There is something about the Great Stories of the world’s religions — the Myths, the Sagas, the Epic Tales of heroism — something that defies reduction to mere literal concepts.  Something that can only be understood through the expression of great stories.  Seth recently wrote about the story of Jacob wrestling with an angel, and in do so made this observation:

It’s no wonder the Torah is out of fashion, since our modern sensibility mistakenly thinks of it merely as a source of what, of ethics? Of prayer? Of knowledge? All of them are there, but that’s not the central meaning or use of Torah. Torah is an epic, a dramatic, an eternal love story, starring God and the Jews.
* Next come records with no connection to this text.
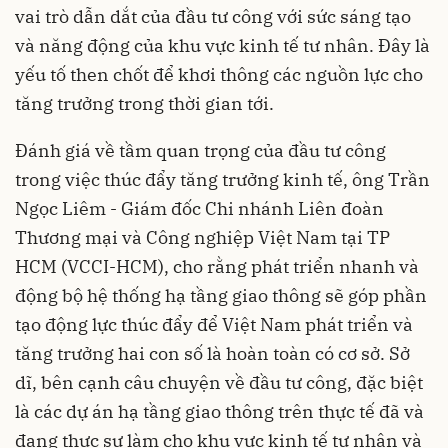
vai trò dẫn dắt của đầu tư công với sức sáng tạo
và năng động của khu vực kinh tế tư nhân. Đây là
yếu tố then chốt để khơi thông các nguồn lực cho
tăng trưởng trong thời gian tới.
Đánh giá về tầm quan trọng của đầu tư công
trong việc thúc đẩy tăng trưởng kinh tế, ông Trần
Ngọc Liêm - Giám đốc Chi nhánh Liên đoàn
Thương mại và Công nghiệp Việt Nam tại TP
HCM (VCCI-HCM), cho rằng phát triển nhanh và
động bộ hệ thống hạ tầng giao thông sẽ góp phần
tạo động lực thúc đẩy để Việt Nam phát triển và
tăng trưởng hai con số là hoàn toàn có cơ sở. Sở
dĩ, bên cạnh câu chuyện về đầu tư công, đặc biệt
là các dự án hạ tầng giao thông trên thực tế đã và
đang thực sự làm cho khu vực kinh tế tư nhân và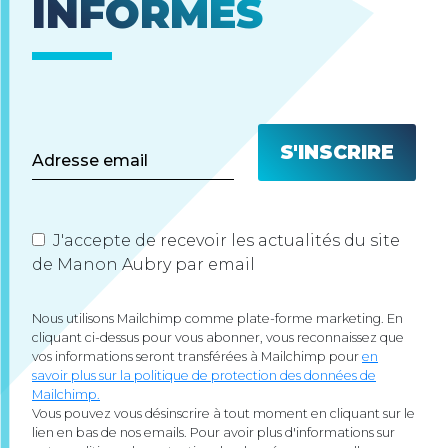
INFORMÉS
J'accepte de recevoir les actualités du site
de Manon Aubry par email
Nous utilisons Mailchimp comme plate-forme marketing. En
cliquant ci-dessus pour vous abonner, vous reconnaissez que
vos informations seront transférées à Mailchimp pour
en
savoir plus sur la politique de protection des données de
Mailchimp.
Vous pouvez vous désinscrire à tout moment en cliquant sur le
lien en bas de nos emails. Pour avoir plus d'informations sur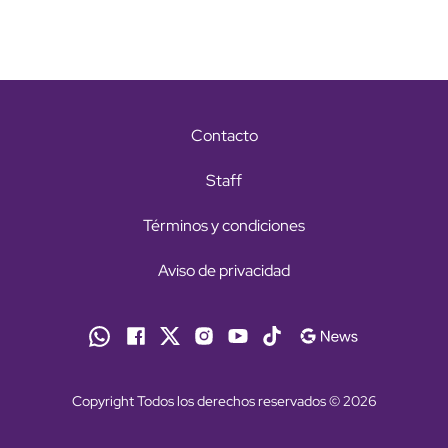
Contacto
Staff
Términos y condiciones
Aviso de privacidad
Copyright Todos los derechos reservados © 2026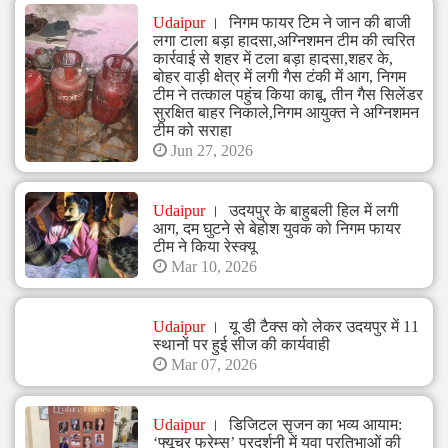
Udaipur
निगम फायर टिम ने जान की बाजी
लगा टाला बड़ा हादसा,अग्निशमन टीम की त्वरित
कार्रवाई से शहर में टला बड़ा हादसा,शहर के,
बोहर वाड़ी क्षेत्र में लगी गैस टंकी में आग, निगम
टीम ने तत्काल पहुंच किया काबू, तीन गैस सिलेंडर
सुरक्षित बाहर निकाले,निगम आयुक्त ने अग्निशमन
टीम को सराहा
Jun 27, 2026
Udaipur
उदयपुर के बाहुबली हिल में लगी
आग, दम घुटने से बेहोश युवक को निगम फायर
टीम ने किया रेस्क्यू
Mar 10, 2026
Udaipur
यू डी टैक्स को लेकर उदयपुर में 11
स्थानों पर हुई सीज की कार्यवाही
Mar 07, 2026
Udaipur
डिजिटल सृजन का भव्य आयाम:
‘फ्यूचर फ्रेम्स’ प्रदर्शनी में युवा प्रतिभाओं की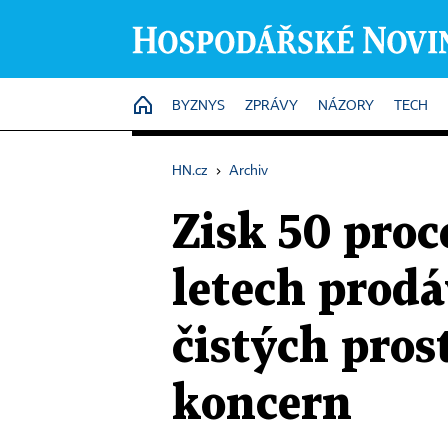
HOME
BYZNYS
ZPRÁVY
NÁZORY
TECH
HN.cz
›
Archiv
Zisk 50 proc
letech prodá
čistých pros
koncern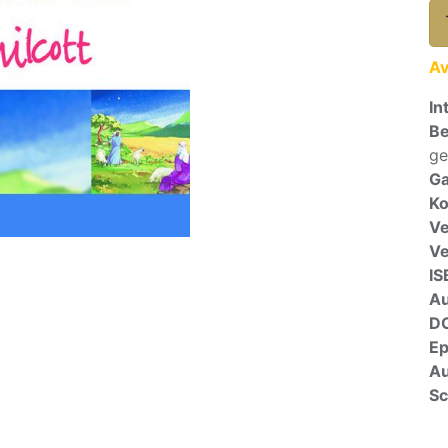
Av
In
Be
ge
Ga
Ko
Ve
V
IS
A
D
E
Au
Sc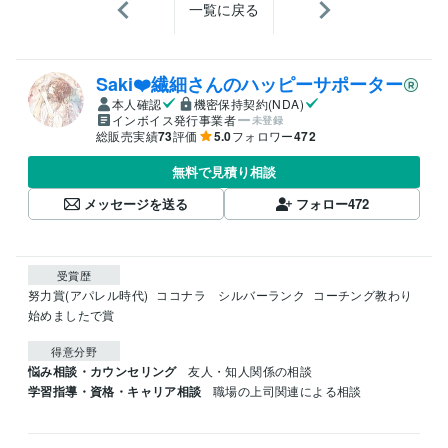
一覧に戻る
Saki❤️繊細さんのハッピーサポーター
本人確認
機密保持契約(NDA)
インボイス発行事業者
未登録
総販売実績
73
評価
5.0
フォロワー
472
無料で見積り相談
メッセージを送る
フォロー
472
受賞歴
努力賞(アパレル時代)
ココナラ　シルバーランク
コーチング教わり
始めましたで賞
得意分野
悩み相談・カウンセリング
友人・知人関係の相談
学習指導・資格・キャリア相談
職場の上司関連による相談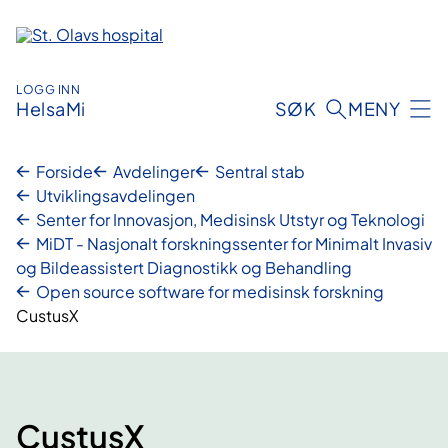
Hopp
til
innhold
LOGG INN
HelsaMi
SØK
MENY
Forside
Avdelinger
Sentral stab
Utviklingsavdelingen
Senter for Innovasjon, Medisinsk Utstyr og Teknologi
MiDT - Nasjonalt forskningssenter for Minimalt Invasiv
og Bildeassistert Diagnostikk og Behandling
Open source software for medisinsk forskning
CustusX
CustusX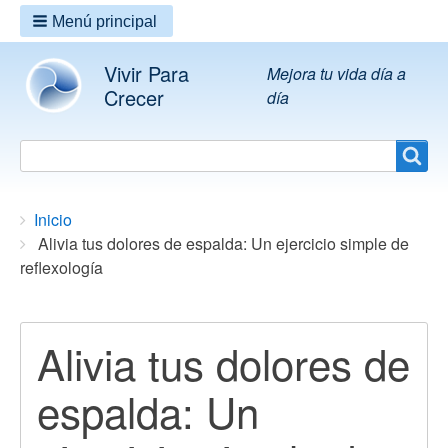
Menú principal
Vivir Para
Mejora tu vida día a
Crecer
día
Search
Search
Breadcrumbs
You
Inicio
are
Alivia tus dolores de espalda: Un ejercicio simple de
here:
reflexología
Alivia tus dolores de
espalda: Un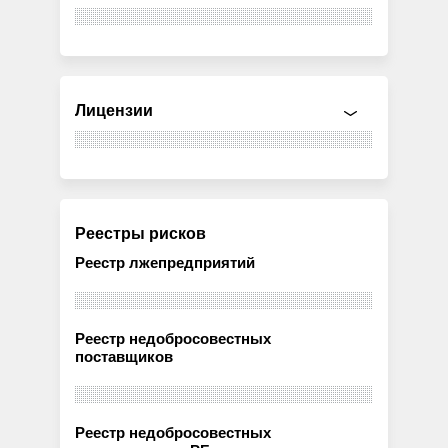
Лицензии
Реестры рисков
Реестр лжепредприятий
Реестр недобросовестных
поставщиков
Реестр недобросовестных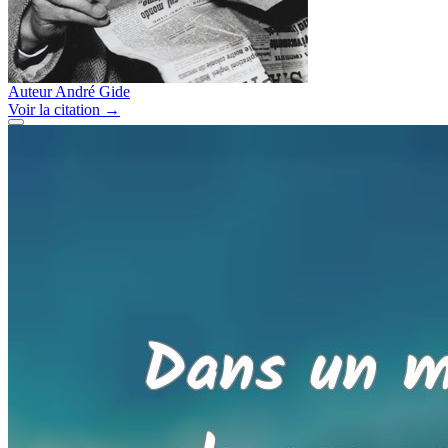
Auteur
André Gide
Voir
la citation
→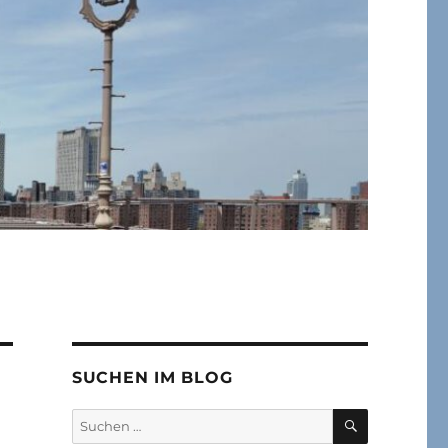
SUCHEN IM BLOG
SUCHEN
Suchen
nach: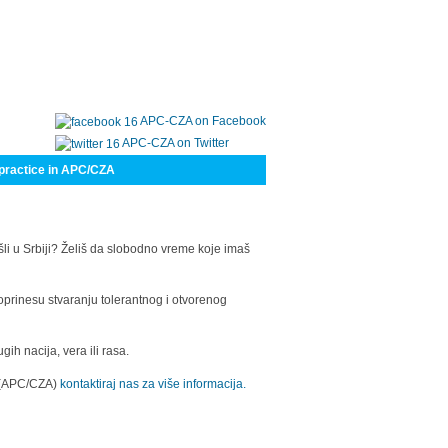
APC-CZA on Facebook
APC-CZA on Twitter
practice in APC/CZA
šli u Srbiji? Želiš da slobodno vreme koje imaš
oprinesu stvaranju tolerantnog i otvorenog
h nacija, vera ili rasa.
a (APC/CZA)
kontaktiraj nas za više informacija.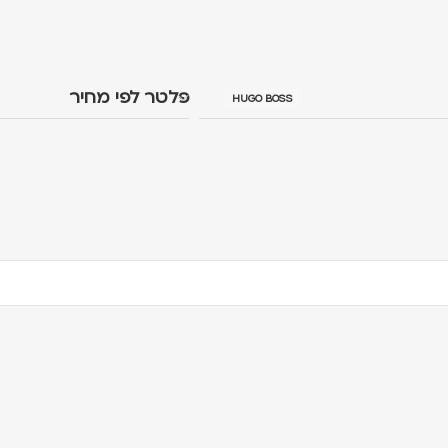
פלטר לפי מחיר
HUGO BOSS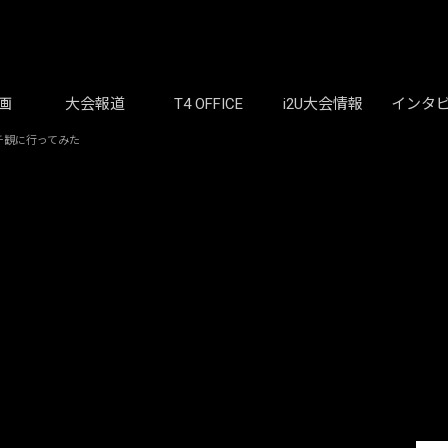
画
大会報道
T4 OFFICE
i2U大会情報
インタ
チ観に行ってみた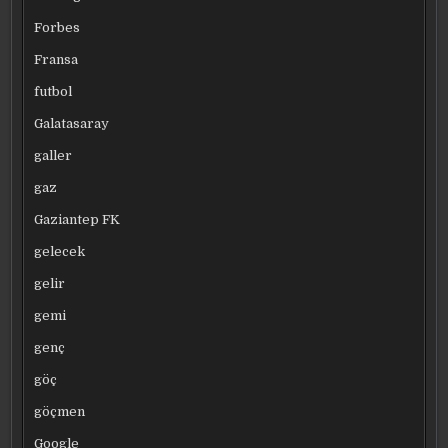
Forbes
Fransa
futbol
Galatasaray
galler
gaz
Gaziantep FK
gelecek
gelir
gemi
genç
göç
göçmen
Google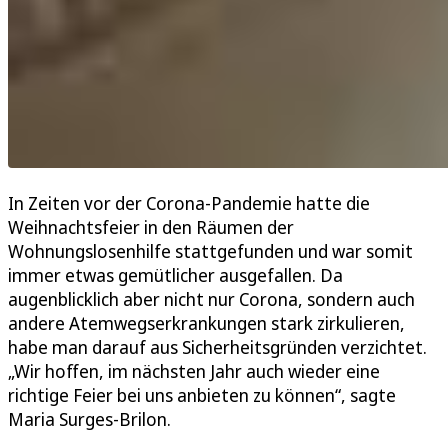
In Zeiten vor der Corona-Pandemie hatte die
Weihnachtsfeier in den Räumen der
Wohnungslosenhilfe stattgefunden und war somit
immer etwas gemütlicher ausgefallen. Da
augenblicklich aber nicht nur Corona, sondern auch
andere Atemwegserkrankungen stark zirkulieren,
habe man darauf aus Sicherheitsgründen verzichtet.
„Wir hoffen, im nächsten Jahr auch wieder eine
richtige Feier bei uns anbieten zu können“, sagte
Maria Surges-Brilon.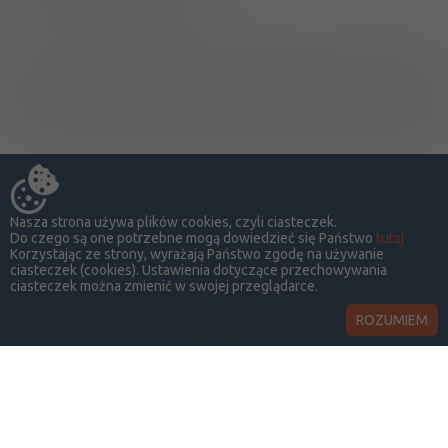
Ostrzeżenia specjalne
Nasza strona używa plików cookies, czyli ciasteczek.
Do czego są one potrzebne mogą dowiedzieć się Państwo
tutaj
Korzystając ze strony, wyrażają Państwo zgodę na używanie
ciasteczek (cookies). Ustawienia dotyczące przechowywania
ciasteczek można zmienić w swojej przeglądarce.
ROZUMIEM
LekSeek Polska ® 2014-2026
O SERWISIE
KONTAKT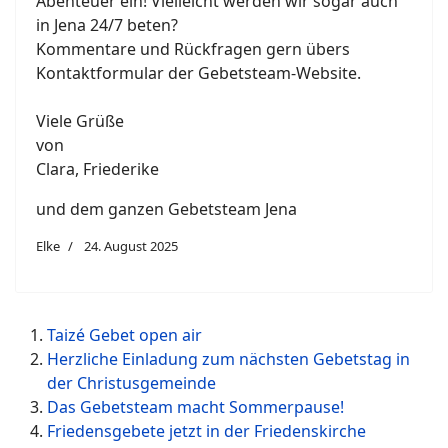
Abenteuer ein! Vielleicht werden wir sogar auch
in Jena 24/7 beten?
Kommentare und Rückfragen gern übers
Kontaktformular der Gebetsteam-Website.
Viele Grüße
von
Clara, Friederike
und dem ganzen Gebetsteam Jena
Elke
24. August 2025
Taizé Gebet open air
Herzliche Einladung zum nächsten Gebetstag in
der Christusgemeinde
Das Gebetsteam macht Sommerpause!
Friedensgebete jetzt in der Friedenskirche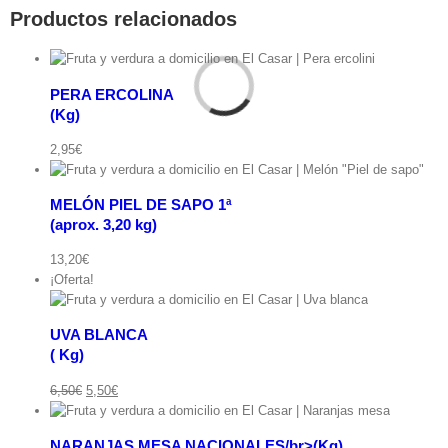
Productos relacionados
PERA ERCOLINA
(Kg)
ápida
2,95
€
MELÓN PIEL DE SAPO 1ª
(aprox. 3,20 kg)
pida
13,20
€
¡Oferta!
UVA BLANCA
( Kg)
ápida
El
El
6,50
€
5,50
€
precio
precio
original
actual
NARANJAS MESA NACIONALES/br>(Kg)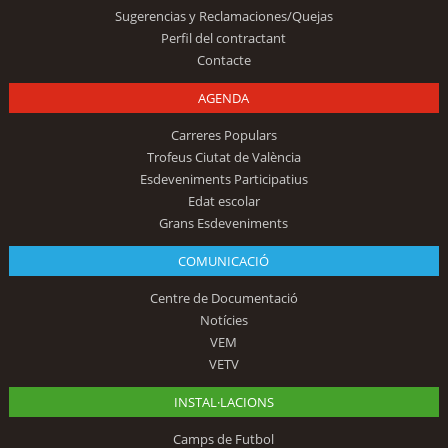
Sugerencias y Reclamaciones/Quejas
Perfil del contractant
Contacte
AGENDA
Carreres Populars
Trofeus Ciutat de València
Esdeveniments Participatius
Edat escolar
Grans Esdeveniments
COMUNICACIÓ
Centre de Documentació
Notícies
VEM
VETV
INSTAL·LACIONS
Camps de Futbol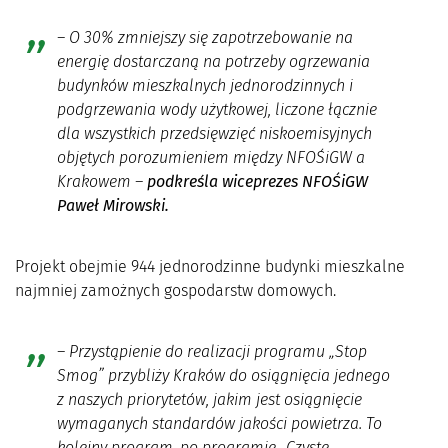
–
O 30% zmniejszy się zapotrzebowanie na
energię dostarczaną na potrzeby ogrzewania
budynków mieszkalnych jednorodzinnych i
podgrzewania wody użytkowej, liczone łącznie
dla wszystkich przedsięwzięć niskoemisyjnych
objętych porozumieniem między NFOŚiGW a
Krakowem
–
podkreśla wiceprezes NFOŚiGW
Paweł Mirowski.
Projekt obejmie 944 jednorodzinne budynki mieszkalne
najmniej zamożnych gospodarstw domowych.
–
Przystąpienie do realizacji programu „Stop
Smog” przybliży Kraków do osiągnięcia jednego
z naszych priorytetów, jakim jest osiągnięcie
wymaganych standardów jakości powietrza. To
kolejny program, po programie „Czyste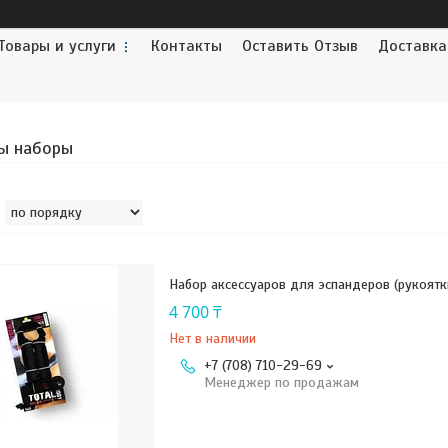
Товары и услуги
Контакты
Оставить Отзыв
Доставка
ы наборы
Набор аксессуаров для эспандеров (рукоятки
4 700 ₸
Нет в наличии
+7 (708) 710-29-69
Менеджер по продажам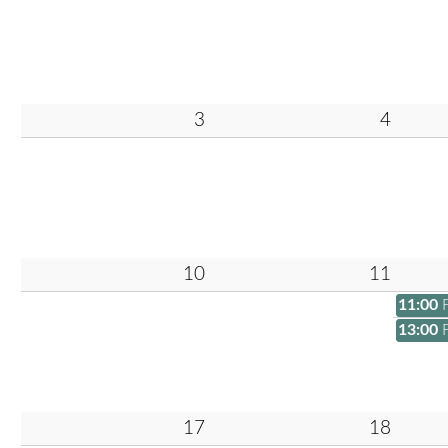
3
4
10
11
11:00
13:00
17
18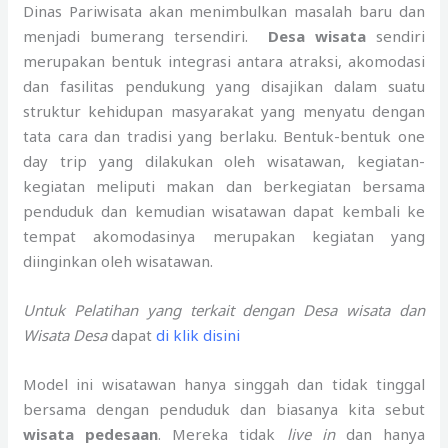
Dinas Pariwisata akan menimbulkan masalah baru dan
menjadi bumerang tersendiri.
Desa wisata
sendiri
merupakan bentuk integrasi antara atraksi, akomodasi
dan fasilitas pendukung yang disajikan dalam suatu
struktur kehidupan masyarakat yang menyatu dengan
tata cara dan tradisi yang berlaku. Bentuk-bentuk one
day trip yang dilakukan oleh wisatawan, kegiatan-
kegiatan meliputi makan dan berkegiatan bersama
penduduk dan kemudian wisatawan dapat kembali ke
tempat akomodasinya merupakan kegiatan yang
diinginkan oleh wisatawan.
Untuk Pelatihan yang terkait dengan Desa wisata dan
Wisata Desa
dapat
di klik disini
Model ini wisatawan hanya singgah dan tidak tinggal
bersama dengan penduduk dan biasanya kita sebut
wisata pedesaan
. Mereka tidak
live in
dan hanya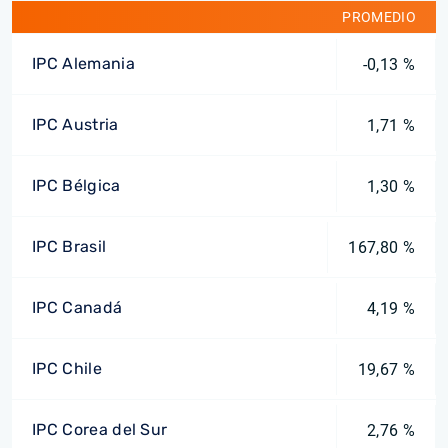
PROMEDIO
IPC Alemania
-0,13 %
IPC Austria
1,71 %
IPC Bélgica
1,30 %
IPC Brasil
167,80 %
IPC Canadá
4,19 %
IPC Chile
19,67 %
IPC Corea del Sur
2,76 %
By saying story, I don’t mean it isn’t true. I mean it’s truer than we can put into any synopsis. It is by diluting its living heart into easy, cold, mental concepts that we make it false. We can derive from Torah, but we can never reduce Torah. It doesn’t survive reduction.

I think this insight is equally applicable to all the world’s religions and their Great Stories, which are sometimes denigrated as mere “myth.”  But these Myths, just as the stories of the Torah or the Bible, express a deeper truth.  The stories should not be taken merely literally.  They may be true, in a sense, but they are more than true.     A mere literal reading of any of these Great Stories does them a great injustice.  So does trying to reduce their lessons to a simple formula or dry list.

I’ve said similar things about ritual recently.  Like ritual, it seems to me that these Great Stories speak to a deeper part of ourselves.  They speak in a universal language that exists beyond and between the literal words.  I believe that one cannot truly understand their own religion without knowing and honoring the Great Stories of their tradition.

A Christian should listen to the stories of their Bible.  A neo-pagan reconstructionist should read the epics and sagas of their spiritual ancestors.  But, in reading or listening, I am thinking we should try to feel the story — experience it, like being drawn into a suspenseful novel, drawn into the story and letting it fill us.  Try to let go of “understanding” the story, analyzing it, breaking it down and trying to figure out how it “ticks.”  That can always come later.  Just allow yourself to be in awe of the beauty and mystery they contain.

I think that, somewhere therein, lies their true relevance.